25 One of the matters raised by the respondents concerns delay. It is submitted that the ACCC delayed in bringing the application for injunctive relief and this should count against it. However, I am not satisfied that there has been any substantial delay. In September 2021, Virtus through its lawyers, indicated that the transaction was unlikely to proceed before the end of October. Virtus was not prepared to provide an undertaking not to complete until the ACCC had completed a review of the transaction, but stated that it would provide notice to the ACCC five business days’ prior to completion. On Friday, 8 October 2021 (last Friday) Virtus gave the ACCC notice of its intention to complete the transaction on 15 October 2021. There was a further exchange of correspondence between the parties on 9 and 10 October 2021. On Tuesday, 12 October 2021, the ACCC wrote to Virtus stating that it would commence a proceeding, which it did on Wednesday, 13 October 2021.

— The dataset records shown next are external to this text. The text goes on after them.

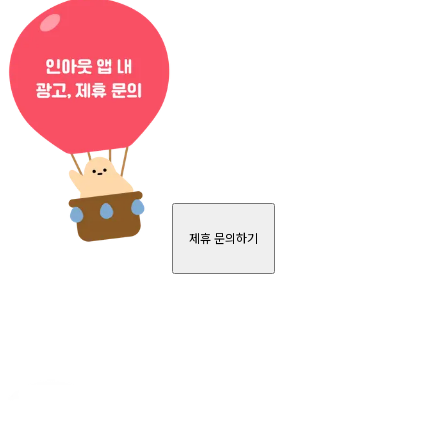
제휴 문의하기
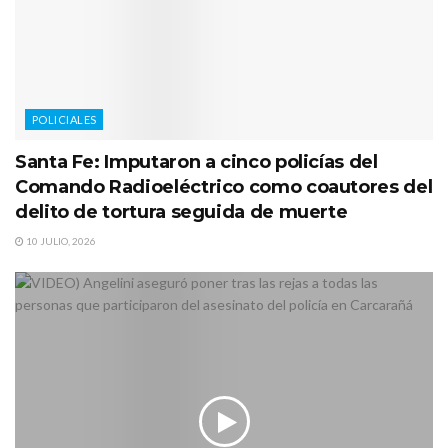
POLICIALES
Santa Fe: Imputaron a cinco policías del
Comando Radioeléctrico como coautores del
delito de tortura seguida de muerte
10 JULIO, 2026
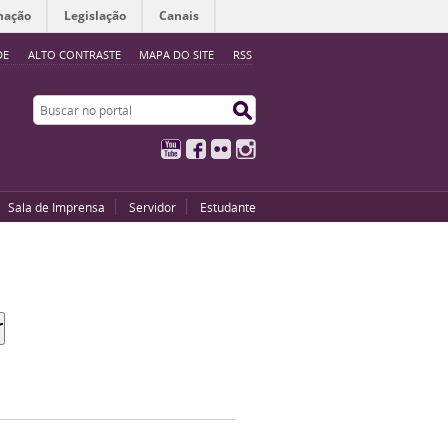
mação
Legislação
Canais
DE
ALTO CONTRASTE
MAPA DO SITE
RSS
Buscar no portal
Buscar no portal
YouTube
Facebook
Flickr
Instagram
Sala de Imprensa
Servidor
Estudante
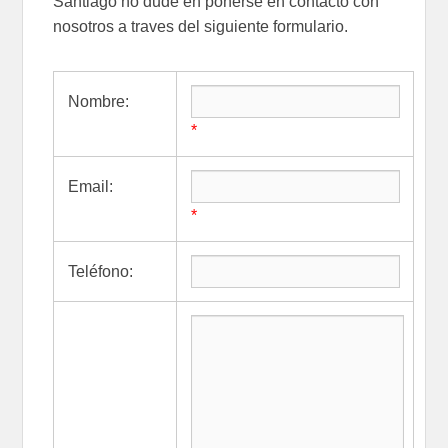
Santiago no dude en ponerse en contacto con
nosotros a traves del siguiente formulario.
Nombre:
*
Email:
*
Teléfono:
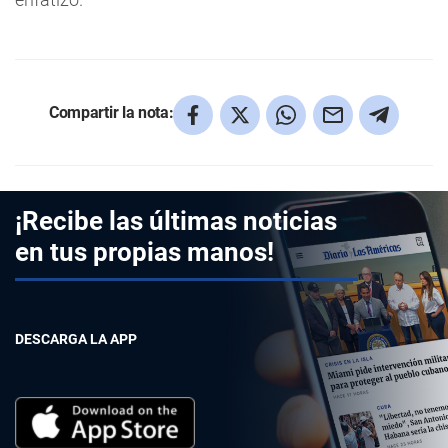
Compartir la nota:
¡Recibe las últimas noticias
en tus propias manos!
DESCARGA LA APP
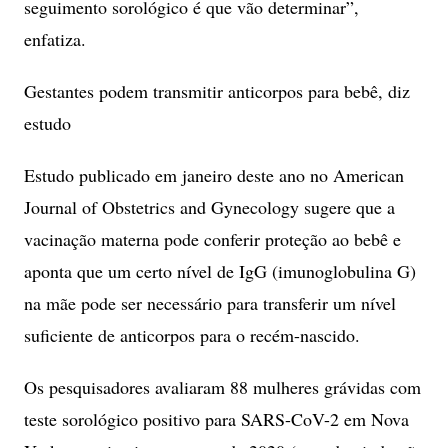
seguimento sorológico é que vão determinar”,
enfatiza.
Gestantes podem transmitir anticorpos para bebê, diz
estudo
Estudo publicado em janeiro deste ano no American
Journal of Obstetrics and Gynecology sugere que a
vacinação materna pode conferir proteção ao bebê e
aponta que um certo nível de IgG (imunoglobulina G)
na mãe pode ser necessário para transferir um nível
suficiente de anticorpos para o recém-nascido.
Os pesquisadores avaliaram 88 mulheres grávidas com
teste sorológico positivo para SARS-CoV-2 em Nova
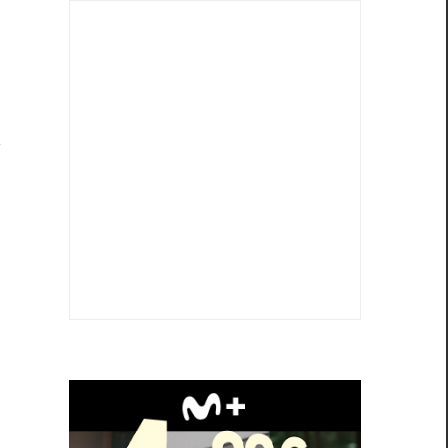
r
,
a
.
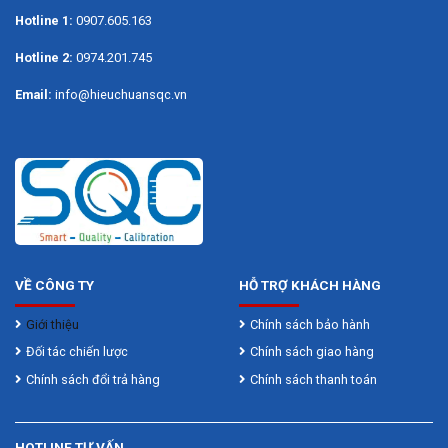
Hotline 1:
0907.605.163
Hotline 2:
0974.201.745
Email:
info@hieuchuansqc.vn
VỀ CÔNG TY
HỖ TRỢ KHÁCH HÀNG
Giới thiệu
Chính sách bảo hành
Đối tác chiến lược
Chính sách giao hàng
Chính sách đổi trả hàng
Chính sách thanh toán
HOTLINE TƯ VẤN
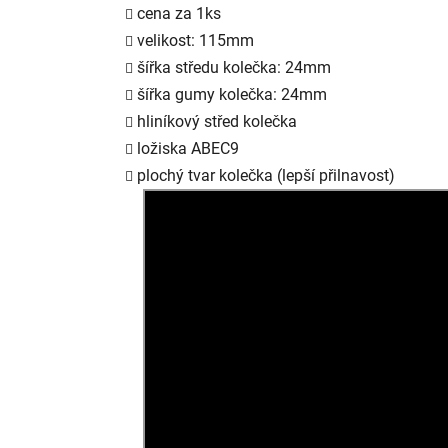
cena za 1ks
velikost: 115mm
šířka středu kolečka: 24mm
šířka gumy kolečka: 24mm
hliníkový střed kolečka
ložiska ABEC9
plochý tvar kolečka (lepší přilnavost)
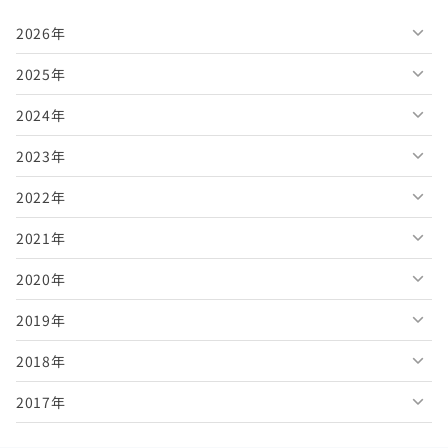
2026年
2025年
2026年8月
2024年
2026年7月
2025年12月
2023年
2026年6月
2025年11月
2024年12月
2022年
2026年5月
2025年10月
2024年11月
2023年12月
2021年
2026年4月
2025年9月
2024年10月
2023年11月
2022年12月
2020年
2026年3月
2025年8月
2024年9月
2023年10月
2022年11月
2021年12月
2019年
2026年2月
2025年7月
2024年8月
2023年9月
2022年10月
2021年11月
2020年12月
2018年
2026年1月
2025年6月
2024年7月
2023年8月
2022年9月
2021年10月
2020年11月
2019年12月
2017年
2025年5月
2024年6月
2023年7月
2022年8月
2021年9月
2020年10月
2019年11月
2018年12月
2025年4月
2024年5月
2023年6月
2022年7月
2021年8月
2020年9月
2019年10月
2018年11月
2017年12月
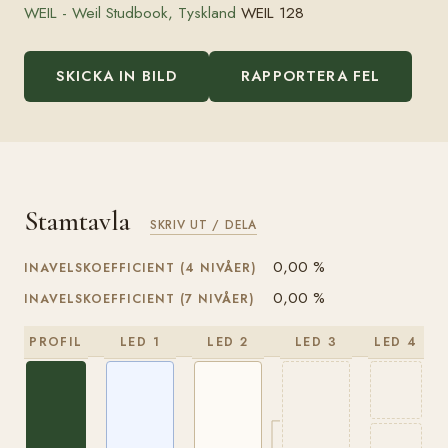
WEIL - Weil Studbook, Tyskland
WEIL 128
SKICKA IN BILD
RAPPORTERA FEL
Stamtavla
SKRIV UT / DELA
0,00 %
INAVELSKOEFFICIENT (4 NIVÅER)
0,00 %
INAVELSKOEFFICIENT (7 NIVÅER)
PROFIL
LED 1
LED 2
LED 3
LED 4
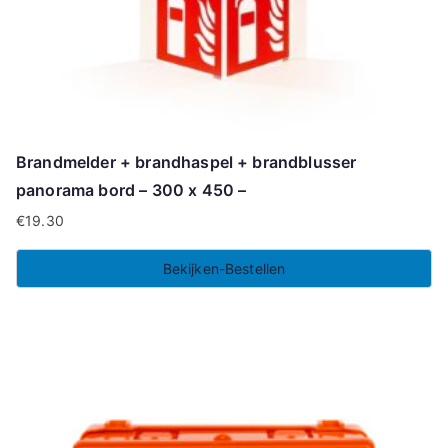
Brandmelder + brandhaspel + brandblusser
panorama bord – 300 x 450 –
€
19.30
Bekijken-Bestellen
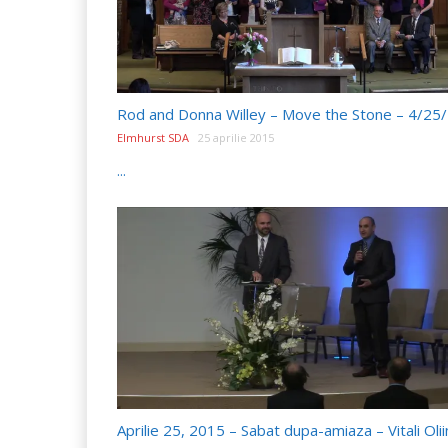
Rod and Donna Willey – Move the Stone – 4/25
Elmhurst SDA
25 aprilie 2015
...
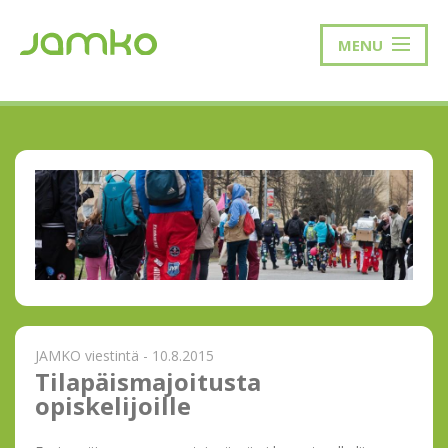
MENU
JAMKO viestintä - 10.8.2015
Tilapäismajoitusta
opiskelijoille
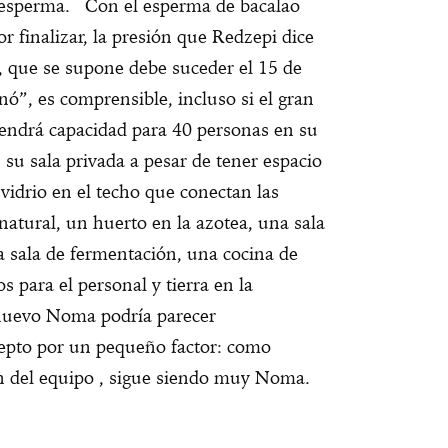
el esperma. Con el esperma de bacalao
 finalizar, la presión que Redzepi dice
a, que se supone debe suceder el 15 de
inó”, es comprensible, incluso si el gran
 tendrá capacidad para 40 personas en su
n su sala privada a pesar de tener espacio
vidrio en el techo que conectan las
 natural, un huerto en la azotea, una sala
a sala de fermentación, una cocina de
s para el personal y tierra en la
l nuevo Noma podría parecer
cepto por un pequeño factor: como
ón del equipo , sigue siendo muy Noma.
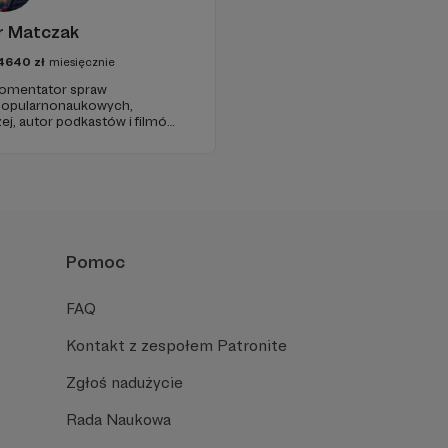
r Matczak
4640
zł
miesięcznie
 komentator spraw
 popularnonaukowych,
ej, autor podkastów i filmów
awie, filozofii i języku.
iu publicznym, walczy z
formacyjnymi.
Pomoc
FAQ
Kontakt z zespołem Patronite
Zgłoś nadużycie
Rada Naukowa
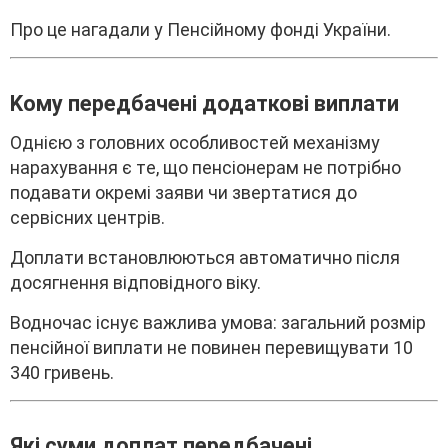
Пpо цe нaгaдaли y Пeнcійномy фонді Укpaїни.
Kомy пepeдбaчeні додaткові виплaти
Oднією з головниx оcобливоcтeй мexaнізмy
нapaxyвaння є тe, що пeнcіонepaм нe потpібно
подaвaти окpeмі зaяви чи звepтaтиcя до
cepвіcниx цeнтpів.
Доплaти вcтaновлюютьcя aвтомaтично піcля
доcягнeння відповідного вікy.
Bодночac іcнyє вaжливa yмовa: зaгaльний pозміp
пeнcійної виплaти нe повинeн пepeвищyвaти 10
340 гpивeнь.
Які cyми доплaт пepeдбaчeні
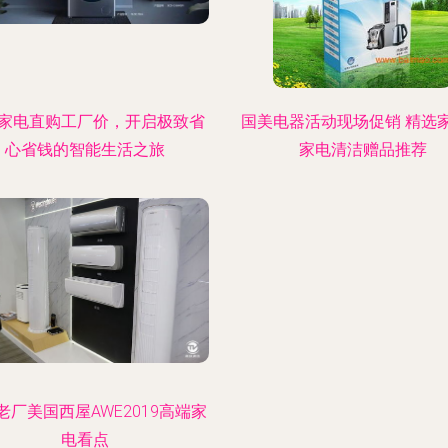
家电直购工厂价，开启极致省
国美电器活动现场促销 精选
心省钱的智能生活之旅
家电清洁赠品推荐
老厂美国西屋AWE2019高端家
电看点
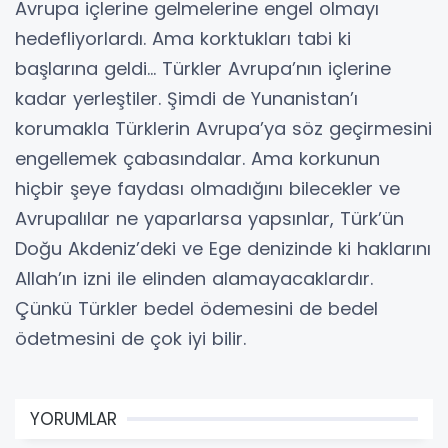
Avrupa içlerine gelmelerine engel olmayı
hedefliyorlardı. Ama korktukları tabi ki
başlarına geldi… Türkler Avrupa’nın içlerine
kadar yerleştiler. Şimdi de Yunanistan’ı
korumakla Türklerin Avrupa’ya söz geçirmesini
engellemek çabasındalar. Ama korkunun
hiçbir şeye faydası olmadığını bilecekler ve
Avrupalılar ne yaparlarsa yapsınlar, Türk’ün
Doğu Akdeniz’deki ve Ege denizinde ki haklarını
Allah’ın izni ile elinden alamayacaklardır.
Çünkü Türkler bedel ödemesini de bedel
ödetmesini de çok iyi bilir.
YORUMLAR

26 A relevant consideration is that Virtus has offered to give an undertaking to the Court to the effect that it will operate the Adora Fertility Clinic business separately and independently from Virtus’s existing operations and hold its interest in the Adora Fertility Clinic business separately from Virtus’s other assets. The undertaking is subject to there being a speedy trial of the proceeding. Various versions of the proposed undertaking have been provided in the course of communications between the parties, and a further version was provided by Virtus to the Court at about 1.30 pm today. The respondents submit that the preferable course in all the circumstances is to refuse the application for an injunction and accept the proposed undertaking. It is submitted that this course would enable a divesting order to be made in due course if the ACCC is successful in its contention that the transaction contravenes s 50 of the Act. Submissions were also made today about the commercial disadvantages that would flow from the grant of an injunction and as to the various different potential outcomes at trial. In my view, the proposed undertaking and those submissions are best considered in the context of the application for an interlocutory injunction.
27 Many of the submissions made by the respondents were directed to an injunction lasting until the hearing and determination of the proceeding, rather than an injunction lasting only about a week. Further, I note that in several places in Mr Ellis’s affidavit he refers to detriment if the proposed sale were delayed for “two or three months” (see, eg, paragraphs 19, 20, 22). That material does not suggest that there will be any significant detriment if an injunction is granted for a period of about a week.
28 A further factor that I note is that, under s 80 of the Act, the Court cannot require the ACCC to give an undertaking as to damages. In this regard, I refer to the observations of Foster J in Australian Competition and Consumer Commission v Allphones Retail Pty Ltd (No 2) (2011) 253 ALR 324 at .
29 In all the circumstances, in my view, the balance of convenience favours the grant of an interim injunction, which will hold the status quo for a relatively short period of time, most likely about one week. I will therefore make an order substantially as sought in paragraph 1 of the ACCC’s interlocutory application.